OMV Petrom sees upstream turnover soar in first quarter

OMV Petrom on April 29 said its upstream oil and gas division generated CCS earnings of 1.1bn leu ($234.5mn) in the first quarter, more than trebling its CCS haul in January to March 2021.

A string of European IOCs are reporting favourable financials for the first time this year, buoyed by soaring oil and gas prices amid market speculation in the wake of the Ukraine war and rebounding consumption as economies open up post-COVID. Gazprom, CNOOC and TotalEnergies all reported huge profits on April 28.

OMV Petrom's upstream result fed into an overall CCS operating result of 2.2bn leu in the first quarter, up from 653mn leu year/year. It also reported strong gas storage margins and a four-fold CCS earnings increase at its gas and electricity production segment.

Following the sale of its production assets in Kazakhstan in 2021, OMV Petrom's average upstream output in the quarter fell by around 12.7% year/year to 129,400 barrels of oil equivalent/day. The company disposed of 100% stakes in four oil and gas fields onshore Kazakhstan, picked up by local investment vehicle Magnetic Oil.
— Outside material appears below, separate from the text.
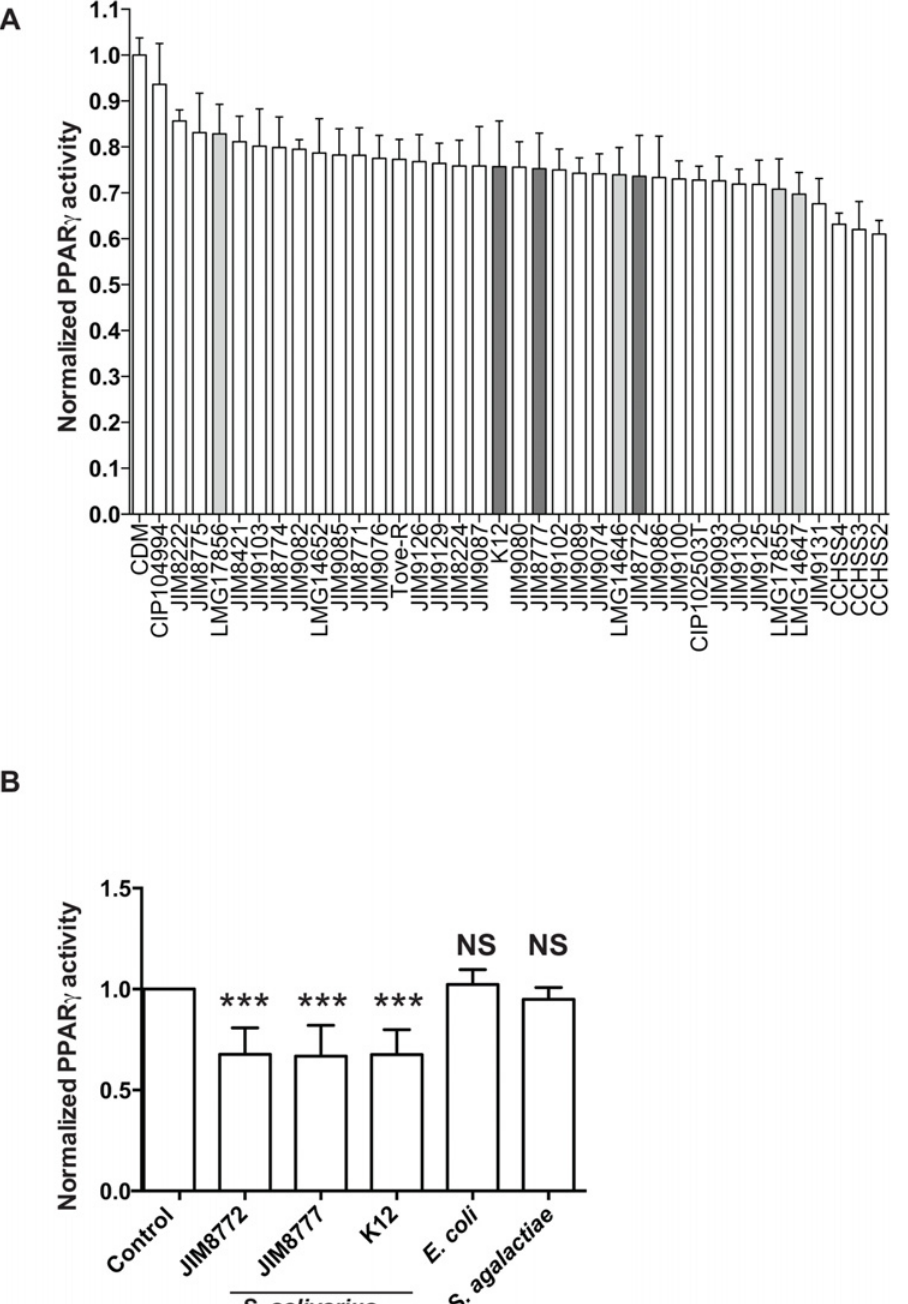
Fig 1. S . salivarius and S . vestibularis , but not S . agalactiae and E . coli , culture supernatants down-regulate butyrate-induced PPAR γ activity in HT- 29/PPAR γ . A- Culture supernatants of a wide range of S . salivarius (white bars) and S . vestibularis (grey bars) strains were applied on HT-29-PPAR γ (10% vol/vol) prior to PPAR γ -induction by sodium butyrate (But, 2mM) for 12h. PPAR γ transcriptional activity was measured by luciferase activity and expressed as fold increase towards its control: growth-medium + butyrate. Data are expressed as means ± standard deviations (SD) of triplicate measurements from one representative experiment out of three independent experiments. The dark grey bars represent the selected S . salivarius strains used for the remaining of the study (JIM8772, JIM8777 and K12). B- Culture supernatants of three S . salivarius (JIM8772, JIM8777 and K12), E . coli and S . agalactiae strains were applied on HT-29-PPAR γ (10% vol/vol) prior to PPAR γ -induction by sodium butyrate (2mM) for 12h. PPAR γ expression was measured by luciferase activity and expressed as fold increase towards growth-medium + sodium butyrate (Control). Data are expressed as means ± standard deviations (SD) of triplicate measurements from one representative experiment out of three independent experiments. *** P < 0.001 compared with controls (Student's t-test).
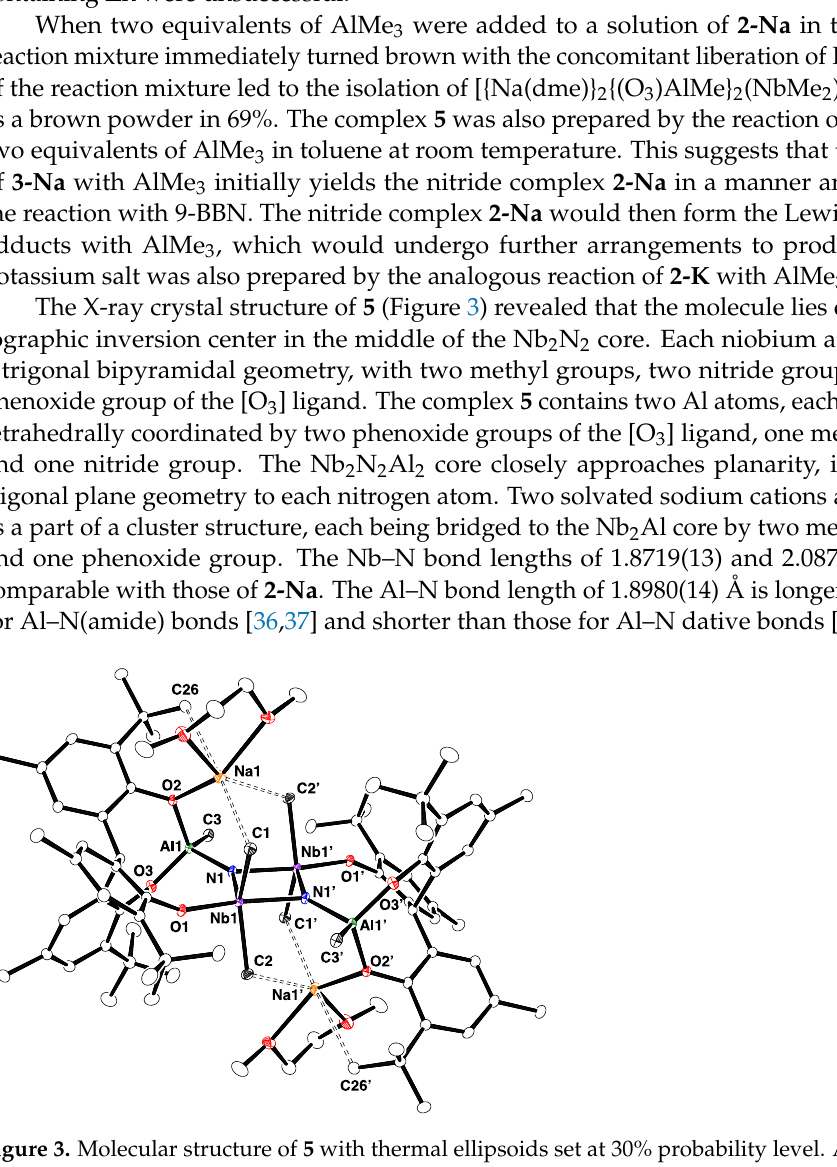
Figure 3. Molecular structure of 5 with thermal ellipsoids set at 30% probability level. All hydrogen atoms and methyl groups of para - tert -butyl substitutes of aryloxide are omitted for clarity.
OMV Petrom's core portfolio mainly comprises mature onshore oil and gas fields, which require work to contain declining yields. OMV Petrom has 193 commercial fields in Romania, Bulgaria and Georgia. Romanian output dipped by around 7.6% yr/yr to around 129,000 boe/d in the first quarter, and OMV Petrom says optimisation work should help limit the decline to 7% this year.

The upside for OMV Petrom lays in monetising a share of Romania's sizeable offshore gas riches, with an estimated 200bn min gas resources thought to be located in Romanian Black Sea waters.  OMV Petrom and ExxonMobil have poured upwards of $2bn into developing their flagship Romanian deepwater project, Neptun Deep, despite a challenging regulatory environment. The project is currently expected on stream in 2026-2027, and would completely reverse OMV Petrom's output decline by adding 50% to production by 2030.

Neptun faces the highest effective tax rate in the EU for offshore drilling. Further proposed changes to the legislative framework have repeatedly delayed a final investment decision. An FID is expected in the first half of 2023, but will depend on the "final content" and "timing" of Bucharest's revised offshore law. In all, OMV Petrom expects to invest $12.4bn in Romania's energy sector until 2030, with the funding split across regional gas development, decarbonisation work and optimisation activities.